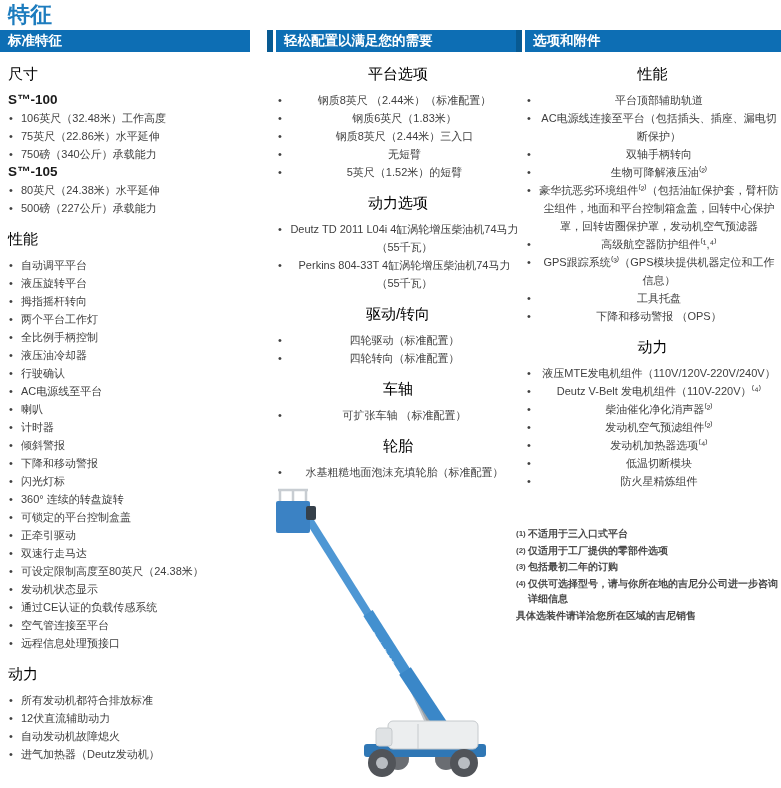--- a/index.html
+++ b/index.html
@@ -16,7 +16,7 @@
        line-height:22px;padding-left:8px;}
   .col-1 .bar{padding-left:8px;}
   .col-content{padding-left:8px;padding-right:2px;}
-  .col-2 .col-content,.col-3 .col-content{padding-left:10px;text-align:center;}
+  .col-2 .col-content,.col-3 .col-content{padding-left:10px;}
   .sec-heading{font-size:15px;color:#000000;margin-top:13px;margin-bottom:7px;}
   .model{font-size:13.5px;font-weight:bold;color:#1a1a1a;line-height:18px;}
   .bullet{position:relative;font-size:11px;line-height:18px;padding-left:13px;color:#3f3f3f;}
################
** Required action **
Search the entries for the word "padding", then gather every line that has it.

** Answer space **
        line-height:22px;padding-left:8px;}
   .col-1 .bar{padding-left:8px;}
   .col-content{padding-left:8px;padding-right:2px;}
-  .col-2 .col-content,.col-3 .col-content{padding-left:10px;text-align:center;}
+  .col-2 .col-content,.col-3 .col-content{padding-left:10px;}
   .bullet{position:relative;font-size:11px;line-height:18px;padding-left:13px;color:#3f3f3f;}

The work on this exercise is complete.